» Your tasks
A. Please list the section headings of the stroke abstract.
B. Summarize the stroke abstract in two sentences.

» Excerpt provided

━━━━━━━━━━━━━━━━━━━━━━━━━━━━━━

Abstract Body: Background:
Stroke is a major health burden and the second leading cause of death globally, only after ischemic heart disease. While observational studies have elaborated on the effect of physical activity (PA) and sedentary behavior (SB) on stroke risk, their findings remain inconsistent and are often influenced by confounding factors and reverse causation. Mendelian randomization (MR) can help overcome these shortcomings and assess potential causal relationships using genetic variants as proxies for exposures.

Methods:
We conducted a systematic review and meta-analysis of MR studies investigating the effects of PA and SB on stroke risk. Following PRISMA guidelines, we searched PubMed and Google Scholar through May 2025. Eligible studies used two-sample MR designs to estimate the impact of moderate-to-vigorous physical activity (MVPA) and sedentary leisure behavior (SLB) on stroke outcomes. MVPA exposures included self-reported activity and accelerometer-derived measures (e.g., leisure time MVPA ≥425 mg), while SLB included television, screen time, sitting, etc. Key outcomes of interest were any stroke and ischemic stroke events. Random-effects models were used for meta-analysis and heterogeneity was assessed with the I2 statistic. Leave-one-out sensitivity analyses were performed to ensure robustness of the results.

Results:
Six studies met inclusion criteria. Genetically predicted MVPA was associated with a lower risk of stroke (pooled OR = 0.73; 95% CI: 0.53–1.01; p = 0.06), though the result was not statistically significant (I2= 79.5%). In contrast, SLB showed a significant association with increased stroke risk (pooled OR = 1.15; 95% CI: 1.01–1.31; p = 0.03; I2 = 89.9%). Sensitivity analyses confirmed that findings were not influenced by any single study.

Conclusion:
These findings support a causal association between SLB and increased stroke risk, with suggestive but non-significant evidence for MVPA’s protective role. Despite significant association, high heterogeneity warrants conscious interpretation of findings. Further MR studies using standardized exposure definitions and updated genetic data are needed to strengthen the results.

━━━━━━━━━━━━━━━━━━━━━━━━━━━━━━

» Supplied material
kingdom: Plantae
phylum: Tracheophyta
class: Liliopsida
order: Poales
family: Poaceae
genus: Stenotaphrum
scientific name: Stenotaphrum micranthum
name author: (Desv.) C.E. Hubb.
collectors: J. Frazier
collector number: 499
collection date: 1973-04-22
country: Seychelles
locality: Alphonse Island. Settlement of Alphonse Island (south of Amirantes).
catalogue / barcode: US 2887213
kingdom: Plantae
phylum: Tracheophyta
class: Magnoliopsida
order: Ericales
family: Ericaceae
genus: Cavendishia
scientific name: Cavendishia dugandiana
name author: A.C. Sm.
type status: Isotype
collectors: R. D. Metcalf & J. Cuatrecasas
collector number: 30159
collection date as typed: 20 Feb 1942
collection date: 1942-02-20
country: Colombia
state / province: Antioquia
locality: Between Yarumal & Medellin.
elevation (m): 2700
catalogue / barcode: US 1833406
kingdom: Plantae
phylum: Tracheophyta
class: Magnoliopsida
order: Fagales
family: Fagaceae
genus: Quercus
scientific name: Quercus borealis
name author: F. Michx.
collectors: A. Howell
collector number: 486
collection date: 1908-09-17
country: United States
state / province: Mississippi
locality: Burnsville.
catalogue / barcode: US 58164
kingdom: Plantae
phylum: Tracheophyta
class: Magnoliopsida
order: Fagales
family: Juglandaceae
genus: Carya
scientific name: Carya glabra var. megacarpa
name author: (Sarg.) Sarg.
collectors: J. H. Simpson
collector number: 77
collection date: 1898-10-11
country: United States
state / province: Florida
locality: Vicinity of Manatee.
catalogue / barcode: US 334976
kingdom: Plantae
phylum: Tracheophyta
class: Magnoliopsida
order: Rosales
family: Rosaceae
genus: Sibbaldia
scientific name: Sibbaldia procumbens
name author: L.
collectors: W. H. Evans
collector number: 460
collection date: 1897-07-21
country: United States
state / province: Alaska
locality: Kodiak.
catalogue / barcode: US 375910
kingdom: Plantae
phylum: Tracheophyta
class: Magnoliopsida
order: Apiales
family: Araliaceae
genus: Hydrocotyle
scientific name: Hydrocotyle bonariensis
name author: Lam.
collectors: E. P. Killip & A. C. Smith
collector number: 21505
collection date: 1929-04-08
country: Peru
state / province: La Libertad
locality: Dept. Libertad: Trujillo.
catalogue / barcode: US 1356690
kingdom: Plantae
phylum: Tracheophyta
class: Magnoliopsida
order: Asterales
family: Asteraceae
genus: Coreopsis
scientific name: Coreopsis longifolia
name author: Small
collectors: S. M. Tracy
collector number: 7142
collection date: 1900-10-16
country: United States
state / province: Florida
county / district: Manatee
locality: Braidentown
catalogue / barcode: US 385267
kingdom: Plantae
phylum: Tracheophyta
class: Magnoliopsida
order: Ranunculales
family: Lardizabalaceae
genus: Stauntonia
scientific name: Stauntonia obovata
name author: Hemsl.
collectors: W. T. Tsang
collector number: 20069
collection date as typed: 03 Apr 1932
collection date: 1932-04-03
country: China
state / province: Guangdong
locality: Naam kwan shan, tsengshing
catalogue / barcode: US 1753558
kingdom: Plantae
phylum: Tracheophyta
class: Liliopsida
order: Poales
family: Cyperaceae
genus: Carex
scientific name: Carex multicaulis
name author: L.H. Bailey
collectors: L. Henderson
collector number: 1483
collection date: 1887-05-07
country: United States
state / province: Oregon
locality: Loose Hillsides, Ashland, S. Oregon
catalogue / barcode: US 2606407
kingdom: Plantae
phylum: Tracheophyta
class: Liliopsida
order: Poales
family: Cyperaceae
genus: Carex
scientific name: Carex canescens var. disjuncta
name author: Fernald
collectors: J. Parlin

━━━━━━━━━━━━━━━━━━━━━━━━━━━━━━

» Answers to the exercises
A. Background, Methods, Results, Conclusion

B. A systematic review and meta-analysis of six two-sample Mendelian randomization studies examined how moderate-to-vigorous physical activity and sedentary leisure behavior affect stroke risk. Sedentary leisure behavior was significantly associated with higher stroke risk (pooled OR = 1.15), while the lower risk linked to physical activity (pooled OR = 0.73) was not statistically significant, and heterogeneity between studies was high.